A November article on news site Common Dreams analysed a bill that became a draft land reform law in Ukraine’s parliament. The draft law, which lacks measures to ensure that land is not concentrated in the hands of wealthy landowners, or to prevent land purchases being backed by foreign corporations, passed its first reading in November despite protests outside parliament and the opposition of 73 per cent of the population.
The article highlighted that Ukraine has come under sustained pressure, including from the World Bank and the European Bank for Reconstruction and Development (EBRD), to end its 18-year moratorium on land sales, noting that, “In August 2019, the World Bank approved a US$200 million loan for the restructuring of the agricultural market and the auctioning of state lands.” The Bank’s privatisation agenda for Ukraine was outlined by its president David Malpass in a Financial Times article during his visit to the country in August. The reforms were also supported by a 2018 IMF loan to Ukraine, which the UN independent expert on foreign debt and human rights criticised for its privatisation agenda (see Observer Autumn 2018).

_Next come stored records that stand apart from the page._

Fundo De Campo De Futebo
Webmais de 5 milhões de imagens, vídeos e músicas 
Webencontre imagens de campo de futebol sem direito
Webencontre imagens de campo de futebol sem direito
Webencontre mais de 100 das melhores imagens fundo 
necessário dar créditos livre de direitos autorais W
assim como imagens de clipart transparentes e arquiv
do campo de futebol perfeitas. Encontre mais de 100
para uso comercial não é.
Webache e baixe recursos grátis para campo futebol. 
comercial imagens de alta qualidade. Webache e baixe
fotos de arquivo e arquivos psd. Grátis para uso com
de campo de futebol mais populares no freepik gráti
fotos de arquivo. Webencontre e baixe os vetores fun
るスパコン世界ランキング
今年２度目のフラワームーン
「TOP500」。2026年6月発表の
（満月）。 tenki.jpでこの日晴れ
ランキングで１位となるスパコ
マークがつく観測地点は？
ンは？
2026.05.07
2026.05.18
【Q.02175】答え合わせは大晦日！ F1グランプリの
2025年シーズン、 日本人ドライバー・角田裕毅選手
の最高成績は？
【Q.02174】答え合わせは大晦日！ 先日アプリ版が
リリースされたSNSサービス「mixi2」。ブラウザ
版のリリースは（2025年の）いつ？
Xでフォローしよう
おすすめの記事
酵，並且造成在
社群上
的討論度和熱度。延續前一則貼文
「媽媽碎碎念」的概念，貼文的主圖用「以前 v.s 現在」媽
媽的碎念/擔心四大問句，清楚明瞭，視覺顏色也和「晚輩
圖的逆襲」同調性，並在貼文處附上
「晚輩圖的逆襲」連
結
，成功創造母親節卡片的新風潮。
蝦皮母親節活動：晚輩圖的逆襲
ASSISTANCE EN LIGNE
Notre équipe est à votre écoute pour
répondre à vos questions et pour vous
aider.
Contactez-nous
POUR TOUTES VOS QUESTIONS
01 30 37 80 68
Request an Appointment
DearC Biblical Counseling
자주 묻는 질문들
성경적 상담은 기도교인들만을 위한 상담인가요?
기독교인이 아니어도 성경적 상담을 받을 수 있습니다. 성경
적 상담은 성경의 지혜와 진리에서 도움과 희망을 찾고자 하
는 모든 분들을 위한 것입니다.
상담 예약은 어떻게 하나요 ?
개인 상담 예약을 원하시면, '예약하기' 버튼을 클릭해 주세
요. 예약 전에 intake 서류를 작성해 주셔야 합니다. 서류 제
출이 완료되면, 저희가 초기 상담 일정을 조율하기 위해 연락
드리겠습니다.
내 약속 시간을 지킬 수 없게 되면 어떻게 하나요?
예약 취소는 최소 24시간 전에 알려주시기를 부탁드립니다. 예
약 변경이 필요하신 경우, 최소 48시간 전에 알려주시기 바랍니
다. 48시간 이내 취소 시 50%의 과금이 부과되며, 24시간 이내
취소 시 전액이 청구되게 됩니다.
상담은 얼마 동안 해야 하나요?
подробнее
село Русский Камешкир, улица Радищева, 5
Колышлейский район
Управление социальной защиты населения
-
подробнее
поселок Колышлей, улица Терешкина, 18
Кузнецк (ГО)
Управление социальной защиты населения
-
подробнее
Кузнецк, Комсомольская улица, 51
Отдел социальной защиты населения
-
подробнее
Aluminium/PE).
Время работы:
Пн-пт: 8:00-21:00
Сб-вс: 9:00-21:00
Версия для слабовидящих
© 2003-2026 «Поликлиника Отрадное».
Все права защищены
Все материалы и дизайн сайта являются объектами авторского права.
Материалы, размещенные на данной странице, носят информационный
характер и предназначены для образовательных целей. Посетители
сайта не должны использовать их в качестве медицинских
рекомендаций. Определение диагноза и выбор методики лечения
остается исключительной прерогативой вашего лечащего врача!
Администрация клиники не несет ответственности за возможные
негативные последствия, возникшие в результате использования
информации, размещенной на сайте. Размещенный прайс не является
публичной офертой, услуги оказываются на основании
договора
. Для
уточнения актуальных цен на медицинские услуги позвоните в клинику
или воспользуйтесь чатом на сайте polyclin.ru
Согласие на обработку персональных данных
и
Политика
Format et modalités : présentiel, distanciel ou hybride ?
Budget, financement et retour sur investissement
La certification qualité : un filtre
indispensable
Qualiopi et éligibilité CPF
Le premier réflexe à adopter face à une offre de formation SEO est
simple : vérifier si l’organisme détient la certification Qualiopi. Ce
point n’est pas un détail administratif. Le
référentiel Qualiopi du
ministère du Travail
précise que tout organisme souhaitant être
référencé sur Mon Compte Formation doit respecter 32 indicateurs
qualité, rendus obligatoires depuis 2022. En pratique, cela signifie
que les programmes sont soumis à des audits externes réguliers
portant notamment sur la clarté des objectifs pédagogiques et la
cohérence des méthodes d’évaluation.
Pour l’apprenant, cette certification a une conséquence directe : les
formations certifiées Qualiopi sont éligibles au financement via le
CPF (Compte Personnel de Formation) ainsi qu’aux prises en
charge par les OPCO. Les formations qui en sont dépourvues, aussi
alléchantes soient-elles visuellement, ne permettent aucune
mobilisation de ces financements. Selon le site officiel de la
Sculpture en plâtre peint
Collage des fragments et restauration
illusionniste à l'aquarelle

These developments highlight the inconsistency of the Bank’s approach, as the loan to Ukraine took place alongside some positive news about the much-criticised Enabling the Business of Agriculture (EBA) report (see Observer Spring 2019). After years of advocacy, civil society noted that the recently released EBA 2019 report omits the land indicator, which is considered to promote privatisation and large-scale farming, and recognises customary land rights as a development priority. However, the Bank’s role in Ukraine clearly demonstrates that much remains to be done to ensure it supports democratic and equitable land structures on the ground.